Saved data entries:
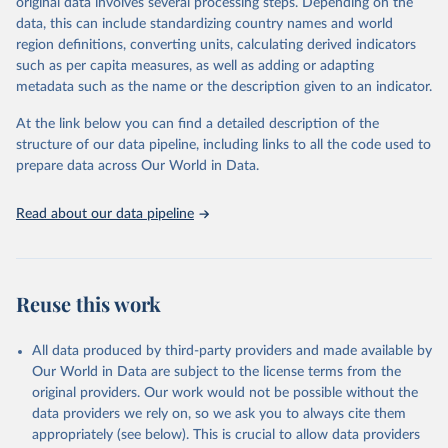
original data involves several processing steps. Depending on the
Crops processed: Beer of barley; Cotton lint; Cottonseed;
data, this can include standardizing country names and world
Margarine, short; Molasses; Oil, coconut (copra); Oil,
region definitions, converting units, calculating derived indicators
cottonseed; Oil, groundnut; Oil, linseed; Oil, maize; Oil, olive,
such as per capita measures, as well as adding or adapting
virgin; Oil, palm; Oil, palm kernel; Oil, rapeseed; Oil, safflower;
metadata such as the name or the description given to an indicator.
Oil, sesame; Oil, soybean; Oil, sunflower; Palm kernels; Sugar
Raw Centrifugal; Wine.
At the link below you can find a detailed description of the
Live animals: Animals live n.e.s.; Asses; Beehives; Buffaloes;
structure of our data pipeline, including links to all the code used to
Camelids, other; Camels; Cattle; Chickens; Ducks; Geese and
prepare data across Our World in Data.
guinea fowls; Goats; Horses; Mules; Pigeons, other birds; Pigs;
Rabbits and hares; Rodents, other; Sheep; Turkeys.
Read about our data pipeline
Livestock primary: Beeswax; Eggs (various types); Hides buffalo,
fresh; Hides, cattle, fresh; Honey, natural; Meat (ass, bird nes,
buffalo, camel, cattle, chicken, duck, game, goat, goose and
guinea fowl, horse, mule, Meat nes, meat other camelids, Meat
Reuse this work
other rodents, pig, rabbit, sheep, turkey); Milk (buffalo, camel,
cow, goat, sheep); Offals, nes; Silk-worm cocoons, reelable; Skins
All data produced by third-party providers and made available by
(goat, sheep); Snails, not sea; Wool, greasy.
Our World in Data are subject to the license terms from the
Livestock processed: Butter (of milk from sheep, goat, buffalo,
original providers. Our work would not be possible without the
cow); Cheese (of milk from goat, buffalo, sheep, cow milk);
data providers we rely on, so we ask you to always cite them
Cheese of skimmed cow milk; Cream fresh; Ghee (cow and
appropriately (see below). This is crucial to allow data providers
buffalo milk); Lard; Milk (dry buttermilk, skimmed condensed,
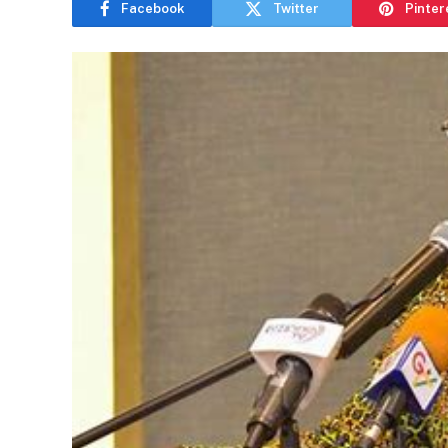
Facebook
Twitter
Pinter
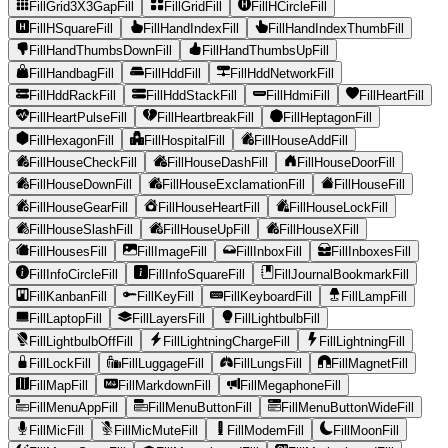
FillGrid3X3GapFill
FillGridFill
FillHCircleFill
FillHSquareFill
FillHandIndexFill
FillHandIndexThumbFill
FillHandThumbsDownFill
FillHandThumbsUpFill
FillHandbagFill
FillHddFill
FillHddNetworkFill
FillHddRackFill
FillHddStackFill
FillHdmiFill
FillHeartFill
FillHeartPulseFill
FillHeartbreakFill
FillHeptagonFill
FillHexagonFill
FillHospitalFill
FillHouseAddFill
FillHouseCheckFill
FillHouseDashFill
FillHouseDoorFill
FillHouseDownFill
FillHouseExclamationFill
FillHouseFill
FillHouseGearFill
FillHouseHeartFill
FillHouseLockFill
FillHouseSlashFill
FillHouseUpFill
FillHouseXFill
FillHousesFill
FillImageFill
FillInboxFill
FillInboxesFill
FillInfoCircleFill
FillInfoSquareFill
FillJournalBookmarkFill
FillKanbanFill
FillKeyFill
FillKeyboardFill
FillLampFill
FillLaptopFill
FillLayersFill
FillLightbulbFill
FillLightbulbOffFill
FillLightningChargeFill
FillLightningFill
FillLockFill
FillLuggageFill
FillLungsFill
FillMagnetFill
FillMapFill
FillMarkdownFill
FillMegaphoneFill
FillMenuAppFill
FillMenuButtonFill
FillMenuButtonWideFill
FillMicFill
FillMicMuteFill
FillModemFill
FillMoonFill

● **TASK TO COMPLETE**
Please reproduce exactly and only the lines from the first line of the records through the line containing "other rodents, pig, rabbit, sheep, turkey);", both included, omitting any pictures.

● **ANSWER SECTION**
original data involves several processing steps. Depending on the
Crops processed: Beer of barley; Cotton lint; Cottonseed;
data, this can include standardizing country names and world
Margarine, short; Molasses; Oil, coconut (copra); Oil,
region definitions, converting units, calculating derived indicators
cottonseed; Oil, groundnut; Oil, linseed; Oil, maize; Oil, olive,
such as per capita measures, as well as adding or adapting
virgin; Oil, palm; Oil, palm kernel; Oil, rapeseed; Oil, safflower;
metadata such as the name or the description given to an indicator.
Oil, sesame; Oil, soybean; Oil, sunflower; Palm kernels; Sugar
Raw Centrifugal; Wine.
At the link below you can find a detailed description of the
Live animals: Animals live n.e.s.; Asses; Beehives; Buffaloes;
structure of our data pipeline, including links to all the code used to
Camelids, other; Camels; Cattle; Chickens; Ducks; Geese and
prepare data across Our World in Data.
guinea fowls; Goats; Horses; Mules; Pigeons, other birds; Pigs;
Rabbits and hares; Rodents, other; Sheep; Turkeys.
Read about our data pipeline
Livestock primary: Beeswax; Eggs (various types); Hides buffalo,
fresh; Hides, cattle, fresh; Honey, natural; Meat (ass, bird nes,
buffalo, camel, cattle, chicken, duck, game, goat, goose and
guinea fowl, horse, mule, Meat nes, meat other camelids, Meat
Reuse this work
other rodents, pig, rabbit, sheep, turkey); Milk (buffalo, camel,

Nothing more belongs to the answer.